[[ DATA IN THIS EXERCISE open ]]
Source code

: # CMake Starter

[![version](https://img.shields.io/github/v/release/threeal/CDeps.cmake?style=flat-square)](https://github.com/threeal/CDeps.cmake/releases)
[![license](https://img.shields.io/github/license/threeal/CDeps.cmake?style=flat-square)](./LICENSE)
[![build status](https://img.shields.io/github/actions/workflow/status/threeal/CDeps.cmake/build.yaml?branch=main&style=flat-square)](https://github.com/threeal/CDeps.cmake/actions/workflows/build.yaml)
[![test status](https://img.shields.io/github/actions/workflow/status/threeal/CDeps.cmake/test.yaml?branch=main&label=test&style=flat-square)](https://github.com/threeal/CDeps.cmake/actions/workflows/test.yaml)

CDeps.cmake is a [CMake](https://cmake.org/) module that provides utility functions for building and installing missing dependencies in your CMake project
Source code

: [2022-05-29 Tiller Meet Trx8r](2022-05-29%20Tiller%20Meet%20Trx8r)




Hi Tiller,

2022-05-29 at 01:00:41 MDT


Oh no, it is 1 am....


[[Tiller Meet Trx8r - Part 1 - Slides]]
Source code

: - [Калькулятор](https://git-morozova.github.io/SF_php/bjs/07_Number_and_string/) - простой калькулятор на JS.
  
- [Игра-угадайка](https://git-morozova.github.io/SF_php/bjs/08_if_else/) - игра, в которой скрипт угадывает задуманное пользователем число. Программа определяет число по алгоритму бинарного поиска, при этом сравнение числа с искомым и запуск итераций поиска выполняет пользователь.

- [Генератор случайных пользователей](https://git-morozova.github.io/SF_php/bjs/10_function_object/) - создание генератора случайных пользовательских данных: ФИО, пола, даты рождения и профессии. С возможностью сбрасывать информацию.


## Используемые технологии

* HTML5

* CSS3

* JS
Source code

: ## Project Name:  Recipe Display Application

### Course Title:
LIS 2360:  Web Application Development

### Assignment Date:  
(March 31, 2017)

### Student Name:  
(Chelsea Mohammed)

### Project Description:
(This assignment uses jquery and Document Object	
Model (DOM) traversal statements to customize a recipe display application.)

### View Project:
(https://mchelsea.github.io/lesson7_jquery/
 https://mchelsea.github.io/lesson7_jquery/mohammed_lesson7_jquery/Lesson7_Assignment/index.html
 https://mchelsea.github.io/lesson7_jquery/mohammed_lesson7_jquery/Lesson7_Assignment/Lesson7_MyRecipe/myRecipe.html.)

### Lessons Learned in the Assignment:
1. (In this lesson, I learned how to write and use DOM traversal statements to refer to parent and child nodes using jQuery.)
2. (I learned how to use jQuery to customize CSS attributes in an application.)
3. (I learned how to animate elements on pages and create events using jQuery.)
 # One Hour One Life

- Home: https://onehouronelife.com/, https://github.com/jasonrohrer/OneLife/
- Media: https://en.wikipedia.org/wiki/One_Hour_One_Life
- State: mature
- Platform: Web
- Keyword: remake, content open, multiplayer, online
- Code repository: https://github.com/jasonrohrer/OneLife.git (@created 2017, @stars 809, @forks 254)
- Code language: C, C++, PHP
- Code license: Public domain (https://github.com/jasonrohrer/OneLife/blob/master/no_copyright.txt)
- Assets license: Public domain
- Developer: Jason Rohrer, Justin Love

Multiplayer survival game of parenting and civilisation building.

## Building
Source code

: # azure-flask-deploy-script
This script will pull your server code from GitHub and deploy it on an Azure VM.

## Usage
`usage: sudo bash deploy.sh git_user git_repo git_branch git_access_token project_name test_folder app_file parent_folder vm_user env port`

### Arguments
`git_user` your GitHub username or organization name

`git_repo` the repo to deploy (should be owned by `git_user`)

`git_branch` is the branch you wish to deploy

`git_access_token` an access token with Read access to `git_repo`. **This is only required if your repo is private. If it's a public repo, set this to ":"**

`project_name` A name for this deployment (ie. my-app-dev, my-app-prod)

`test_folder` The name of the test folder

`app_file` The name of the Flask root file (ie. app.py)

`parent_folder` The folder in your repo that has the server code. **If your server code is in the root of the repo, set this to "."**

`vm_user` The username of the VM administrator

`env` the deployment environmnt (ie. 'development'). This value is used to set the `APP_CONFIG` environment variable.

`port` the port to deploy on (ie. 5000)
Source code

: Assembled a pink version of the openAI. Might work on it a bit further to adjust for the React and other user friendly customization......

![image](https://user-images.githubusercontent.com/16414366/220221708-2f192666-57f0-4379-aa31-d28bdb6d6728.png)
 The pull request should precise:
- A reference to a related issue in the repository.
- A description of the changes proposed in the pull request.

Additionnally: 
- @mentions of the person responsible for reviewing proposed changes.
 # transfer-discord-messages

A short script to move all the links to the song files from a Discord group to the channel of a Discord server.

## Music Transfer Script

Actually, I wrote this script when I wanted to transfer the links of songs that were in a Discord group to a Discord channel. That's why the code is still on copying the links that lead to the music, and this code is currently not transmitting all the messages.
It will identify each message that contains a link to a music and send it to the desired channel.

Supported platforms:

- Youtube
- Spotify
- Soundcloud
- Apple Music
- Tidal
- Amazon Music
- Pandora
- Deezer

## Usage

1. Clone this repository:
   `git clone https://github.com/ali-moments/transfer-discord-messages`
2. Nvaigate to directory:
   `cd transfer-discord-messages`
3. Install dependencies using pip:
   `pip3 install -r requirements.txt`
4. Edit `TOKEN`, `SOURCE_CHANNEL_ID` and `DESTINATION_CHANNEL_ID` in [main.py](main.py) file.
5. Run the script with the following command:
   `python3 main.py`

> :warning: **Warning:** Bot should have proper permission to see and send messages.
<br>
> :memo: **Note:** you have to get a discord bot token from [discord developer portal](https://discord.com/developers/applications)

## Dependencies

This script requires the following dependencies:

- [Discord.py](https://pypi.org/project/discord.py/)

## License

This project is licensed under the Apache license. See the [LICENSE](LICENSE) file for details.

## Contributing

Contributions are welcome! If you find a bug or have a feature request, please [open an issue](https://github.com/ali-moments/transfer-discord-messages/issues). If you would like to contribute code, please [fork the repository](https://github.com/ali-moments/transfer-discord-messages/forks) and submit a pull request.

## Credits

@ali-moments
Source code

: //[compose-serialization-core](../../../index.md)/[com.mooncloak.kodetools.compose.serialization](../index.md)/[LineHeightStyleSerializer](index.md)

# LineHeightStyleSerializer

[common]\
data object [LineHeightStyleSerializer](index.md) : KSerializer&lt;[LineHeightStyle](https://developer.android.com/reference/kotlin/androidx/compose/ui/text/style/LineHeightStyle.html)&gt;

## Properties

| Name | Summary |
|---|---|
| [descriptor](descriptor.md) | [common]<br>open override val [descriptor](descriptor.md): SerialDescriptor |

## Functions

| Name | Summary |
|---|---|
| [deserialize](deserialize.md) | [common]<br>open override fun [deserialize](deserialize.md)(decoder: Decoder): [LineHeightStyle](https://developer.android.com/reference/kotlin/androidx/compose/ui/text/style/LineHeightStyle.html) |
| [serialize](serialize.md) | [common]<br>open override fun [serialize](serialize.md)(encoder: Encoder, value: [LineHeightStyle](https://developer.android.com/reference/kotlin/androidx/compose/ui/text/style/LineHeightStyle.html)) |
[[ DATA IN THIS EXERCISE closed ]]
EXERCISE → The records shown above are to be retyped exactly, with none omitted.

ANSWER SPACE →
Source code

: # CMake Starter

[![version](https://img.shields.io/github/v/release/threeal/CDeps.cmake?style=flat-square)](https://github.com/threeal/CDeps.cmake/releases)
[![license](https://img.shields.io/github/license/threeal/CDeps.cmake?style=flat-square)](./LICENSE)
[![build status](https://img.shields.io/github/actions/workflow/status/threeal/CDeps.cmake/build.yaml?branch=main&style=flat-square)](https://github.com/threeal/CDeps.cmake/actions/workflows/build.yaml)
[![test status](https://img.shields.io/github/actions/workflow/status/threeal/CDeps.cmake/test.yaml?branch=main&label=test&style=flat-square)](https://github.com/threeal/CDeps.cmake/actions/workflows/test.yaml)

CDeps.cmake is a [CMake](https://cmake.org/) module that provides utility functions for building and installing missing dependencies in your CMake project
Source code

: [2022-05-29 Tiller Meet Trx8r](2022-05-29%20Tiller%20Meet%20Trx8r)




Hi Tiller,

2022-05-29 at 01:00:41 MDT


Oh no, it is 1 am....


[[Tiller Meet Trx8r - Part 1 - Slides]]
Source code

: - [Калькулятор](https://git-morozova.github.io/SF_php/bjs/07_Number_and_string/) - простой калькулятор на JS.
  
- [Игра-угадайка](https://git-morozova.github.io/SF_php/bjs/08_if_else/) - игра, в которой скрипт угадывает задуманное пользователем число. Программа определяет число по алгоритму бинарного поиска, при этом сравнение числа с искомым и запуск итераций поиска выполняет пользователь.

- [Генератор случайных пользователей](https://git-morozova.github.io/SF_php/bjs/10_function_object/) - создание генератора случайных пользовательских данных: ФИО, пола, даты рождения и профессии. С возможностью сбрасывать информацию.


## Используемые технологии

* HTML5

* CSS3

* JS
Source code

: ## Project Name:  Recipe Display Application

### Course Title:
LIS 2360:  Web Application Development

### Assignment Date:  
(March 31, 2017)

### Student Name:  
(Chelsea Mohammed)

### Project Description:
(This assignment uses jquery and Document Object	
Model (DOM) traversal statements to customize a recipe display application.)

### View Project:
(https://mchelsea.github.io/lesson7_jquery/
 https://mchelsea.github.io/lesson7_jquery/mohammed_lesson7_jquery/Lesson7_Assignment/index.html
 https://mchelsea.github.io/lesson7_jquery/mohammed_lesson7_jquery/Lesson7_Assignment/Lesson7_MyRecipe/myRecipe.html.)

### Lessons Learned in the Assignment:
1. (In this lesson, I learned how to write and use DOM traversal statements to refer to parent and child nodes using jQuery.)
2. (I learned how to use jQuery to customize CSS attributes in an application.)
3. (I learned how to animate elements on pages and create events using jQuery.)
 # One Hour One Life

- Home: https://onehouronelife.com/, https://github.com/jasonrohrer/OneLife/
- Media: https://en.wikipedia.org/wiki/One_Hour_One_Life
- State: mature
- Platform: Web
- Keyword: remake, content open, multiplayer, online
- Code repository: https://github.com/jasonrohrer/OneLife.git (@created 2017, @stars 809, @forks 254)
- Code language: C, C++, PHP
- Code license: Public domain (https://github.com/jasonrohrer/OneLife/blob/master/no_copyright.txt)
- Assets license: Public domain
- Developer: Jason Rohrer, Justin Love

Multiplayer survival game of parenting and civilisation building.

## Building
Source code

: # azure-flask-deploy-script
This script will pull your server code from GitHub and deploy it on an Azure VM.

## Usage
`usage: sudo bash deploy.sh git_user git_repo git_branch git_access_token project_name test_folder app_file parent_folder vm_user env port`

### Arguments
`git_user` your GitHub username or organization name

`git_repo` the repo to deploy (should be owned by `git_user`)

`git_branch` is the branch you wish to deploy

`git_access_token` an access token with Read access to `git_repo`. **This is only required if your repo is private. If it's a public repo, set this to ":"**

`project_name` A name for this deployment (ie. my-app-dev, my-app-prod)

`test_folder` The name of the test folder

`app_file` The name of the Flask root file (ie. app.py)

`parent_folder` The folder in your repo that has the server code. **If your server code is in the root of the repo, set this to "."**

`vm_user` The username of the VM administrator

`env` the deployment environmnt (ie. 'development'). This value is used to set the `APP_CONFIG` environment variable.

`port` the port to deploy on (ie. 5000)
Source code

: Assembled a pink version of the openAI. Might work on it a bit further to adjust for the React and other user friendly customization......

![image](https://user-images.githubusercontent.com/16414366/220221708-2f192666-57f0-4379-aa31-d28bdb6d6728.png)
 The pull request should precise:
- A reference to a related issue in the repository.
- A description of the changes proposed in the pull request.

Additionnally: 
- @mentions of the person responsible for reviewing proposed changes.
 # transfer-discord-messages

A short script to move all the links to the song files from a Discord group to the channel of a Discord server.

## Music Transfer Script

Actually, I wrote this script when I wanted to transfer the links of songs that were in a Discord group to a Discord channel. That's why the code is still on copying the links that lead to the music, and this code is currently not transmitting all the messages.
It will identify each message that contains a link to a music and send it to the desired channel.

Supported platforms:

- Youtube
- Spotify
- Soundcloud
- Apple Music
- Tidal
- Amazon Music
- Pandora
- Deezer

## Usage

1. Clone this repository:
   `git clone https://github.com/ali-moments/transfer-discord-messages`
2. Nvaigate to directory:
   `cd transfer-discord-messages`
3. Install dependencies using pip:
   `pip3 install -r requirements.txt`
4. Edit `TOKEN`, `SOURCE_CHANNEL_ID` and `DESTINATION_CHANNEL_ID` in [main.py](main.py) file.
5. Run the script with the following command:
   `python3 main.py`

> :warning: **Warning:** Bot should have proper permission to see and send messages.
<br>
> :memo: **Note:** you have to get a discord bot token from [discord developer portal](https://discord.com/developers/applications)

## Dependencies

This script requires the following dependencies:

- [Discord.py](https://pypi.org/project/discord.py/)

## License

This project is licensed under the Apache license. See the [LICENSE](LICENSE) file for details.

## Contributing

Contributions are welcome! If you find a bug or have a feature request, please [open an issue](https://github.com/ali-moments/transfer-discord-messages/issues). If you would like to contribute code, please [fork the repository](https://github.com/ali-moments/transfer-discord-messages/forks) and submit a pull request.

## Credits

@ali-moments
Source code

: //[compose-serialization-core](../../../index.md)/[com.mooncloak.kodetools.compose.serialization](../index.md)/[LineHeightStyleSerializer](index.md)

# LineHeightStyleSerializer

[common]\
data object [LineHeightStyleSerializer](index.md) : KSerializer&lt;[LineHeightStyle](https://developer.android.com/reference/kotlin/androidx/compose/ui/text/style/LineHeightStyle.html)&gt;

## Properties

| Name | Summary |
|---|---|
| [descriptor](descriptor.md) | [common]<br>open override val [descriptor](descriptor.md): SerialDescriptor |

## Functions

| Name | Summary |
|---|---|
| [deserialize](deserialize.md) | [common]<br>open override fun [deserialize](deserialize.md)(decoder: Decoder): [LineHeightStyle](https://developer.android.com/reference/kotlin/androidx/compose/ui/text/style/LineHeightStyle.html) |
| [serialize](serialize.md) | [common]<br>open override fun [serialize](serialize.md)(encoder: Encoder, value: [LineHeightStyle](https://developer.android.com/reference/kotlin/androidx/compose/ui/text/style/LineHeightStyle.html)) |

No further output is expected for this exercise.